Women versus men
FSL emphasises that its feminism is not about women versus men. Following American author bell hooks, we believe that everyone stands to gain from the adoption of feminist values: feminism is for everybody. Nevertheless, there is a historical instance of women versus men in sport that is rather intriguing and leads us to question something that is usually assumed to be natural and permanent.
Jean Williams is author of a number of books on women’s football. In her excellent History of Women’s Football (Pen and Sword, 2023) she mentions several instances of women versus men football matches. These were mainly in the early days of women’s football. Following World War I, women would sometimes play against recovering soldiers. Portsmouth Ladies FC would play men’s teams for want of other opponents and there were many women v men charity games reported in and around 1917. There is mention of women playing men even as recently as the 1970s.
It is striking, reading this history, how the development of the game challenges an assumption that now seems so necessary and obvious. This is the assumption that sport must always, and will always have been, sex divided. The sex division of sport seems unchallengeable now, almost giving the impression that it would have been a foundational postulate of sport itself, from its very inception. Williams’s history shows that this is not the case. In football, as in other sports, sex-division was introduced only gradually. Women would play with and against men until they were stopped from doing so.

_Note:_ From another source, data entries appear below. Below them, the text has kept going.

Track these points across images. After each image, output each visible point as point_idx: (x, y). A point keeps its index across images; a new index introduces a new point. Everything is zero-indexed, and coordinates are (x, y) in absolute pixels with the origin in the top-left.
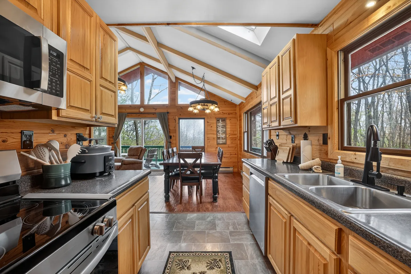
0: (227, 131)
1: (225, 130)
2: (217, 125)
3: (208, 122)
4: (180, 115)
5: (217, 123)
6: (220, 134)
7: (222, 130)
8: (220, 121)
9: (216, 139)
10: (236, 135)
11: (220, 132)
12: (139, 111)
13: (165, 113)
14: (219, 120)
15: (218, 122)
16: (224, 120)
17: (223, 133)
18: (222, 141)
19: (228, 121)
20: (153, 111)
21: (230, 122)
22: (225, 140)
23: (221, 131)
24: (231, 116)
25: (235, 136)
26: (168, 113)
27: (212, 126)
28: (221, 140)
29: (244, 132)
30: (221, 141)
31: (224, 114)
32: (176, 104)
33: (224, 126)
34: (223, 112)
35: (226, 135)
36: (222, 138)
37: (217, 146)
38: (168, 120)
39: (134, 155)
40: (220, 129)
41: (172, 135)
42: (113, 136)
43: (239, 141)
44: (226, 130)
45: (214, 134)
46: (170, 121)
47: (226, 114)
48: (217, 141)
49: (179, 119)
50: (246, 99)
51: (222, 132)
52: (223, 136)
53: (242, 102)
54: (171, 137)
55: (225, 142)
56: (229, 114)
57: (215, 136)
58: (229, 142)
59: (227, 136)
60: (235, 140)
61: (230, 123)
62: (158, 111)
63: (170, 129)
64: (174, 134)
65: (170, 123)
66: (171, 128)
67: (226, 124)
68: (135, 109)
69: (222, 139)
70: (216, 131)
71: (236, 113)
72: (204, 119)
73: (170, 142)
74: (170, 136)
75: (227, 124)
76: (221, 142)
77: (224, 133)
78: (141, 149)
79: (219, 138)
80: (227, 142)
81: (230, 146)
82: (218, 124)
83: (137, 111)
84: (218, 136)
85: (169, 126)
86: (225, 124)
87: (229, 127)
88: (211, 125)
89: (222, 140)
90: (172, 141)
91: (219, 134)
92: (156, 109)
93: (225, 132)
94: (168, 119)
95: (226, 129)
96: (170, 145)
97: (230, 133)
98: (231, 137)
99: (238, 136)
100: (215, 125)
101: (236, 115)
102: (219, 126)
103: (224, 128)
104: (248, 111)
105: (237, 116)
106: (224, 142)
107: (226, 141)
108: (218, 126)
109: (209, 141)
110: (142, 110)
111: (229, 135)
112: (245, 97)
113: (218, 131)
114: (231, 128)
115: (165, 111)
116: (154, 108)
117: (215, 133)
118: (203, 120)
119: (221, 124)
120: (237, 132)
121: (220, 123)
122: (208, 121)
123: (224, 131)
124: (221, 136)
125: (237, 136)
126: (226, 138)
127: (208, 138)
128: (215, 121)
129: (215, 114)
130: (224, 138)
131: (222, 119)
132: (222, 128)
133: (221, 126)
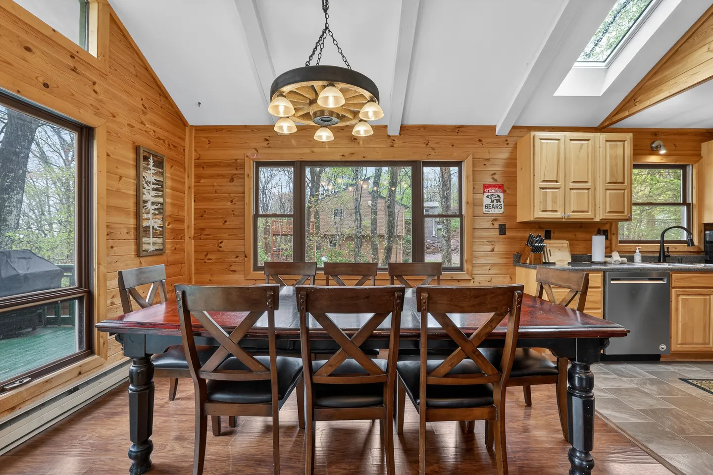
0: (166, 206)
1: (161, 200)
2: (138, 177)
5: (139, 168)
6: (150, 216)
7: (155, 200)
8: (151, 161)
9: (133, 234)
10: (183, 221)
11: (149, 205)
14: (146, 159)
15: (142, 164)
16: (159, 164)
17: (157, 212)
18: (154, 244)
19: (167, 171)
21: (172, 175)
22: (160, 241)
23: (153, 203)
24: (173, 153)
25: (181, 226)
27: (121, 178)
28: (152, 240)
30: (150, 244)
31: (159, 138)
33: (160, 187)
34: (154, 131)
35: (163, 220)
36: (155, 233)
37: (137, 264)
40: (149, 195)
43: (193, 242)
44: (164, 201)
47: (164, 141)
48: (138, 244)
51: (156, 207)
52: (157, 223)
55: (161, 247)
56: (169, 145)
57: (132, 222)
58: (169, 246)
59: (167, 224)
60: (181, 238)
67: (164, 177)
69: (153, 236)
70: (134, 199)
71: (184, 150)
75: (166, 179)
76: (151, 248)
77: (160, 213)
79: (146, 232)
80: (166, 246)
81: (171, 260)
82: (141, 173)
84: (145, 224)
86: (161, 179)
87: (171, 191)
88: (119, 172)
89: (155, 239)
91: (146, 216)
93: (162, 210)
95: (163, 197)
97: (171, 213)
98: (172, 230)
100: (132, 172)
101: (184, 155)
102: (146, 183)
103: (160, 193)
105: (186, 161)
106: (157, 247)
107: (163, 244)
108: (142, 182)
109: (110, 242)
111: (171, 220)
113: (139, 203)
114: (172, 197)
117: (133, 208)
119: (150, 175)
120: (185, 214)
121: (149, 169)
123: (159, 206)
124: (151, 223)
125: (186, 226)
126: (163, 232)
127: (110, 231)
128: (131, 157)
129: (133, 127)
130: (158, 232)
131: (155, 159)
132: (153, 193)
133: (151, 183)
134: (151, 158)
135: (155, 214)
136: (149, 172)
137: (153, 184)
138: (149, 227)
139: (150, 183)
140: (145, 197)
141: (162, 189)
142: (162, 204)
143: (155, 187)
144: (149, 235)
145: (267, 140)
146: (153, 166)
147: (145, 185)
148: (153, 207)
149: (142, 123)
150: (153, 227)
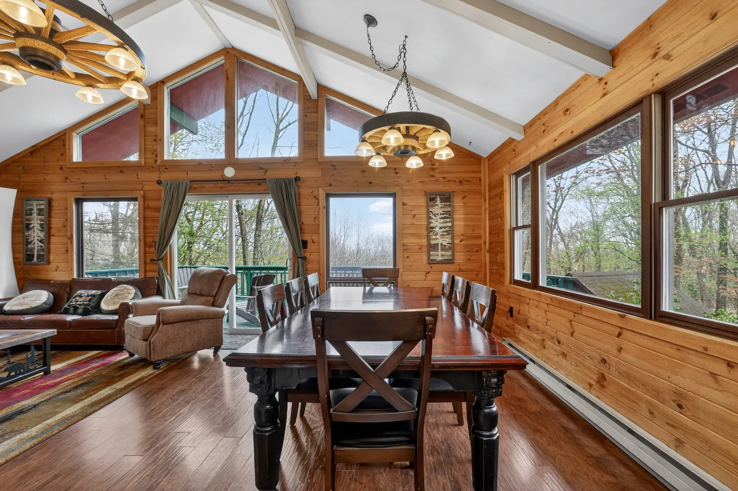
0: (456, 228)
1: (450, 224)
2: (428, 212)
3: (406, 205)
4: (330, 185)
5: (428, 207)
6: (437, 237)
7: (442, 225)
8: (438, 199)
9: (425, 249)
10: (479, 237)
11: (437, 229)
12: (223, 175)
13: (289, 180)
14: (433, 199)
15: (431, 203)
16: (447, 198)
17: (445, 233)
18: (442, 255)
19: (458, 202)
20: (258, 175)
21: (464, 203)
22: (450, 253)
23: (441, 228)
24: (466, 187)
25: (478, 242)
26: (297, 179)
27: (415, 215)
28: (440, 253)
29: (513, 230)
30: (439, 255)
31: (449, 181)
32: (319, 157)
33: (449, 215)
34: (444, 178)
35: (453, 238)
36: (444, 248)
37: (428, 268)
38: (299, 198)
39: (203, 293)
40: (437, 223)
41: (307, 237)
42: (155, 242)
43: (488, 254)
44: (453, 224)
45: (419, 236)
46: (304, 201)
47: (454, 181)
48: (429, 255)
49: (328, 196)
50: (527, 128)
51: (443, 230)
52: (446, 241)
53: (511, 141)
54: (305, 244)
55: (450, 258)
56: (460, 182)
57: (424, 242)
58: (460, 257)
59: (457, 241)
60: (477, 251)
61: (465, 206)
62: (272, 175)
63: (303, 224)
64: (315, 238)
65: (303, 208)
66: (307, 219)
67: (453, 207)
68: (210, 170)
69: (442, 250)
70: (425, 227)
71: (481, 180)
72: (393, 195)
73: (304, 258)
74: (302, 241)
75: (456, 209)
76: (440, 258)
77: (449, 234)
78: (220, 278)
79: (435, 247)
80: (456, 257)
81: (462, 267)
82: (431, 210)
83: (216, 175)
84: (433, 242)
85: (300, 213)
86: (450, 209)
87: (462, 216)
88: (414, 213)
89: (443, 253)
90: (307, 255)
91: (434, 237)
92: (266, 171)
93: (450, 232)
94: (299, 195)
95: (452, 222)
96: (303, 265)
97: (462, 233)
98: (466, 245)
99: (485, 242)
100: (424, 211)
101: (481, 184)
102: (434, 215)
103: (448, 220)
104: (534, 165)
105: (483, 188)
106: (446, 258)
107: (453, 255)
108: (432, 215)
109: (407, 254)
110: (229, 172)
111: (462, 237)
112: (525, 121)
113: (430, 229)
114: (465, 220)
115: (291, 174)
116: (261, 168)
117: (424, 232)
118: (391, 200)
119: (438, 208)
120: (482, 231)
121: (437, 205)
122: (406, 202)
123: (447, 229)
124: (440, 241)
125: (482, 242)
126: (452, 247)
127: (405, 248)
128: (422, 201)
129: (424, 182)
130: (447, 247)
131: (443, 197)
132: (442, 221)
133: (439, 214)
134: (438, 198)
135: (443, 235)
136: (436, 207)
137: (441, 214)
138: (438, 244)
139: (437, 214)
140: (432, 225)
141: (450, 217)
142: (450, 227)
143: (443, 216)
144: (438, 249)
145: (514, 150)
146: (440, 202)
147: (433, 217)
148: (442, 230)
149: (432, 176)
150: (441, 244)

Indeed, in 1902, the Football Association first tried to ban women playing against men. The FA had already been around since 1863 when such games in theory were permitted or, perhaps just as likely, the FA could not even conceive of such a game occurring. And still ways were found to circumvent the ban. As quickly as 1903, the women beat the men 3-1 in a match in Biggleswade, despite the women being two players short.
Women playing with men was perhaps even more common. There have been many stories, like that of Therese Bennett, who played with the boys until she was 12, but then was not allowed to continue. Only in 2015 was this age limit for mixed games raised to 18 by the FA. Current Lionesses star Lauren Hemp has spoken of how she feels her game benefitted from playing with a boys’ team, until it was no longer allowed.
Sex division in sport is neither inevitable nor natural. It came about through human choice, albeit the same choice in a number of different sports. Was it the right choice and are there ways in which women athletes suffer from it? In football, there is an obvious disadvantage. Unable to play with men’s teams beyond the age limit, lots of young women give up the sport because there is no women’s team close enough to join. And even if a women’s team can be found, it will have far less access to funding and facilities than the men’s team would. Taking it a step further, might there be ways in which men suffer from sports being divided too, in being part of a single-sex environment? The division by sex is now the most striking feature of sport, with the most significant impact on access. It’s in our hands to think whether there is another way – and possibly a better way – to organise sport.